# The big online image grab - some thoughts



## LouieSherwin (Oct 7, 2015)

In the latest round of photo managing software releases over the last year there appears to be a definite trend for each service provider to want to grab *ALL* my photos on all my devices and put them safely on their servers. 

Case in point the last Lightroom Mobile (2.0) turned on the setting to automatically upload my iPhone camera roll and I had to scramble to turn it back off. But it's not just Adobe, Google photos, Apple photos and even Flickr are defaulting to this grab everything mode. I recently downladed Google photos desktop and it tried to immediately grab everything off of my computer. UGG.

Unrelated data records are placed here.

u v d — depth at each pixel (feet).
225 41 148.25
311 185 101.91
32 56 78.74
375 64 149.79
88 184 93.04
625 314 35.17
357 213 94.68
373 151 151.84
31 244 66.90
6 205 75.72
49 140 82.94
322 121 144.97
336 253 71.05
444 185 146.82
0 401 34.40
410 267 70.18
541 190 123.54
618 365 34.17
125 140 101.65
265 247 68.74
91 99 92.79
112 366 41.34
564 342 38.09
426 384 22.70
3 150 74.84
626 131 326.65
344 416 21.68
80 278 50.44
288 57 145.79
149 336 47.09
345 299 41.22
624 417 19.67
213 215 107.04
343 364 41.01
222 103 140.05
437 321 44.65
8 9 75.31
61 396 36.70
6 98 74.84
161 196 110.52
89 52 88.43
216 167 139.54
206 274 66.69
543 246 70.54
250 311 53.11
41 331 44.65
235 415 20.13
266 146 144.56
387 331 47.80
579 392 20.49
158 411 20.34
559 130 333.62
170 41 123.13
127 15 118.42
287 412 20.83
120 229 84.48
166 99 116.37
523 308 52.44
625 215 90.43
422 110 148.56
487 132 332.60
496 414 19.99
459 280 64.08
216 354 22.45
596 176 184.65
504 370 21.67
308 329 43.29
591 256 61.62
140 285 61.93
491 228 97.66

Each of these companies are saying how this is all happening for my benefit to have all my photos backed up for "free" on their servers. But some how I don't believe that this is some purely altruistic move on their part. There must be some major advantage to them to invest all these resources into storing all of our photos for "no extra cost". I can only think that they are mining the metadata that is normally left in each image. 

I personally do not like the way each of the companies are making the default settings for these new apps to grab all my images and that I have to carefully dig into the settings to disable that behavior. I especially am annoyed by Adobe with the latest release of LR Mobile that they changed my setting *without asking* and started uploading my camera roll. 

I do think that online image storage is a good thing especially as off site backup. However I prefer to do this on my terms not someone else's. To that end I pay a monthly fee to CrashPlan to keep an encrypted backup of my image library. This seems reasonably safe and private way to protect my images. 

I am curious to hear your thoughs and perspectives on this apparent trend.

-louie


----------



## clee01l (Oct 7, 2015)

Mining the metadata may well be a an ulterior motive. Also, If Google grabs your photo stream first, then you might be more likely to keep your image at Google and shut out the competition.  These companies like Google generate revenue by getting viewers.   This is not the case with Adobe (AFAIK) or Apple.   I have a Crashplan Backup and this is more critical to me than some lossy JPEG image at google, Facebook or Flickr.


----------



## johnbeardy (Oct 7, 2015)

A Faustian pact indeed!

I suppose I think back to the time before Lightroom when I had one program to manage all my pictures, Photoshop to Edit Them one at a time, actions and scripts to output a whole shoot in each size I wanted, actions and scripts to....etc , had to manually upload to Flickr or my web site, and so on. It was a Heath Robinson / Rube Goldberg contraption of a workflow. And suddenly there was Aperture, one ring to rule them all (and in the darkness bind them), and then Lightroom.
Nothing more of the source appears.